-- YOUR OBJECTIVE --
Convert the text lines of all the rows below into a JSON list of strings, one string per line, with blank lines left out.

-- RECORD EXTRACTS --
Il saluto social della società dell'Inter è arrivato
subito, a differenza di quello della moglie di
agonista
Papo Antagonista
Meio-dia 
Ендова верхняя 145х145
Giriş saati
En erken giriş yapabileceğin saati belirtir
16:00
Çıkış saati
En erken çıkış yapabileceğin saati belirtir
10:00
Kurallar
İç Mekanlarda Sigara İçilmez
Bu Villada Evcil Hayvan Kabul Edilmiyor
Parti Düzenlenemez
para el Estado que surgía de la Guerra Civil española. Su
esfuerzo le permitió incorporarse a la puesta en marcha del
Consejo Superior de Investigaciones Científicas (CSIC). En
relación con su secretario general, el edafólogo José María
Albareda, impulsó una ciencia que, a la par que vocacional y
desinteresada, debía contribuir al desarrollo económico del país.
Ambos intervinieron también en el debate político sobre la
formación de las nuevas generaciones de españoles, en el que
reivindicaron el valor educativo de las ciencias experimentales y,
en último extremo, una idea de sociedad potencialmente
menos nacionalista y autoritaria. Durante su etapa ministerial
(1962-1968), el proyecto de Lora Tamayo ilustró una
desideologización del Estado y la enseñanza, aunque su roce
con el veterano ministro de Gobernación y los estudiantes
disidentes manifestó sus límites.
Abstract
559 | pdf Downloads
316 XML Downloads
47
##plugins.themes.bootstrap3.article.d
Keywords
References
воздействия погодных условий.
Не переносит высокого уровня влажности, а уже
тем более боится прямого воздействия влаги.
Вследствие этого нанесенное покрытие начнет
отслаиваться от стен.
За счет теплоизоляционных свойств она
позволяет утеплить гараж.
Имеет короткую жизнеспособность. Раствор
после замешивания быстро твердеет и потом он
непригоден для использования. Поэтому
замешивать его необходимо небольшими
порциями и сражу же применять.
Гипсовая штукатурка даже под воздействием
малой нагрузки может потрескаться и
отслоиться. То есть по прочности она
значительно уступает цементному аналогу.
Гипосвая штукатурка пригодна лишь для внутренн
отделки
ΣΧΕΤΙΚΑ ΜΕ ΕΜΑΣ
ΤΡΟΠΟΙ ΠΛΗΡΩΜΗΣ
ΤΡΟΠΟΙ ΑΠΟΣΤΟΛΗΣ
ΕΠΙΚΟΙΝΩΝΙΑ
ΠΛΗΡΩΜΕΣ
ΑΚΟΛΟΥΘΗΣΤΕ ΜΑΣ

-- REPLY TO THE EXERCISE --
[
  "Il saluto social della società dell'Inter è arrivato",
  "subito, a differenza di quello della moglie di",
  "agonista",
  "Papo Antagonista",
  "Meio-dia ",
  "Ендова верхняя 145х145",
  "Giriş saati",
  "En erken giriş yapabileceğin saati belirtir",
  "16:00",
  "Çıkış saati",
  "En erken çıkış yapabileceğin saati belirtir",
  "10:00",
  "Kurallar",
  "İç Mekanlarda Sigara İçilmez",
  "Bu Villada Evcil Hayvan Kabul Edilmiyor",
  "Parti Düzenlenemez",
  "para el Estado que surgía de la Guerra Civil española. Su",
  "esfuerzo le permitió incorporarse a la puesta en marcha del",
  "Consejo Superior de Investigaciones Científicas (CSIC). En",
  "relación con su secretario general, el edafólogo José María",
  "Albareda, impulsó una ciencia que, a la par que vocacional y",
  "desinteresada, debía contribuir al desarrollo económico del país.",
  "Ambos intervinieron también en el debate político sobre la",
  "formación de las nuevas generaciones de españoles, en el que",
  "reivindicaron el valor educativo de las ciencias experimentales y,",
  "en último extremo, una idea de sociedad potencialmente",
  "menos nacionalista y autoritaria. Durante su etapa ministerial",
  "(1962-1968), el proyecto de Lora Tamayo ilustró una",
  "desideologización del Estado y la enseñanza, aunque su roce",
  "con el veterano ministro de Gobernación y los estudiantes",
  "disidentes manifestó sus límites.",
  "Abstract",
  "559 | pdf Downloads",
  "316 XML Downloads",
  "47",
  "##plugins.themes.bootstrap3.article.d",
  "Keywords",
  "References",
  "воздействия погодных условий.",
  "Не переносит высокого уровня влажности, а уже",
  "тем более боится прямого воздействия влаги.",
  "Вследствие этого нанесенное покрытие начнет",
  "отслаиваться от стен.",
  "За счет теплоизоляционных свойств она",
  "позволяет утеплить гараж.",
  "Имеет короткую жизнеспособность. Раствор",
  "после замешивания быстро твердеет и потом он",
  "непригоден для использования. Поэтому",
  "замешивать его необходимо небольшими",
  "порциями и сражу же применять.",
  "Гипсовая штукатурка даже под воздействием",
  "малой нагрузки может потрескаться и",
  "отслоиться. То есть по прочности она",
  "значительно уступает цементному аналогу.",
  "Гипосвая штукатурка пригодна лишь для внутренн",
  "отделки",
  "ΣΧΕΤΙΚΑ ΜΕ ΕΜΑΣ",
  "ΤΡΟΠΟΙ ΠΛΗΡΩΜΗΣ",
  "ΤΡΟΠΟΙ ΑΠΟΣΤΟΛΗΣ",
  "ΕΠΙΚΟΙΝΩΝΙΑ",
  "ΠΛΗΡΩΜΕΣ",
  "ΑΚΟΛΟΥΘΗΣΤΕ ΜΑΣ"
]